The TMN Staging System, is used more on non-small cell lung cancer, because treatment options and outlook vary from the two diffrent kinds of cancer. Small cell lung cancer is staged in this way because it helps to seperate people who can be treated with radiation and cheamotheraphy (limited stage), than those who can't be treated (exstensive stage).

When it comes to cancer, there are many diffrent ways to get the theraphy. Whether it's radiation, chemotheraphy, or surgery, they are all ways to help you with curing the cancer. Chemotheraphy is use of drugs to treat a type of cancer. Most of the time you can just hear the name "Chemo" used for short. When receiving chemotheraphy, you will most likely lose your hair. Sometimes only mild hair thinning will occur. If you do lose your hair, it will almost always grow back after your treatments have stopped. Therefore when it dose grow back, it could be diffrent color or texture.

The goal of Chemotheraphy is to: cure cancer, keep cancer from spreading, slow cancer growth, kill cancer cells that may have spread to other parts of the body from the original tumor, and to releive symptoms caused by cancer. When taking chemotheraphy, be sure to watch your fluids and to never over work yourself.

You may be worried about paying for all the treatments, and thats just normal. If your unemployeed, check if your reginal/state has bennifeits such as medicade. If you are employeed, check with your employer about insurance, and see if you can get an individual plan. If your looking for insurance options, be sure to check the diffrences in average for cancer treatments.

After you have reached the end of your treatments, you may feel releived.

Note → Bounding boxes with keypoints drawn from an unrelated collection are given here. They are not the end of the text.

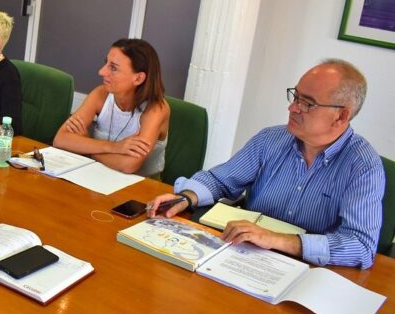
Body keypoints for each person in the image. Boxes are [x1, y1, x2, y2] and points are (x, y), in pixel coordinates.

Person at [147, 59, 385, 269]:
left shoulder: (363, 166)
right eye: (295, 96)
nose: (292, 108)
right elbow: (221, 179)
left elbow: (361, 246)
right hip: (245, 256)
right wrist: (187, 197)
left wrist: (275, 239)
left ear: (342, 115)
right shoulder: (271, 139)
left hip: (309, 272)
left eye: (307, 103)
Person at [53, 38, 169, 177]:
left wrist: (87, 146)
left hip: (142, 188)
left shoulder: (156, 109)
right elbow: (61, 139)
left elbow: (128, 165)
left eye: (113, 68)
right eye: (106, 63)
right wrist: (114, 147)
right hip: (97, 175)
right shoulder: (100, 94)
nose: (101, 72)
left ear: (138, 78)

But with all the joy, there is some risks it may return (reoccurance). After your treatments, it's not about getting back to your old self, it's about getting to the new you, and whats going to be normal to you. Normal before is way diffrent to whats normal now.

When going to the doctor, take a friend, or relative with you. They can help you understand what the doctors are trying to say to you. Make a list of questions to take to the doctor. Your questions are very importaint. Also, take notes! The notes can help you refer back later. But most of all, do not hold back or be scared, people are there to help you.

Some sample questions to ask the doctor include: What was the goal of my chemotheraphy? What were the chances the chemotheraphy will work? Am I in full remission? Plus many more. In general, survivors usually return to the doctor every 2 to 3 years after treatment, and once or twice a year after that. At these visits the doctor will look for side effects from the treatment and check for reoccurance (return of cancer) or spread (metastisized) to another part of your body. Follow up tests may include blood tests, MRI, CT Scans, and endoscopy.

Cancer it's self is a scary word. Knowing what to do right and wrong helps. Your detection, treatment ,and treatment after life is very importaint. There are many things out there to help people with lung cancer. Try to live everyday to the fullest, and never give up!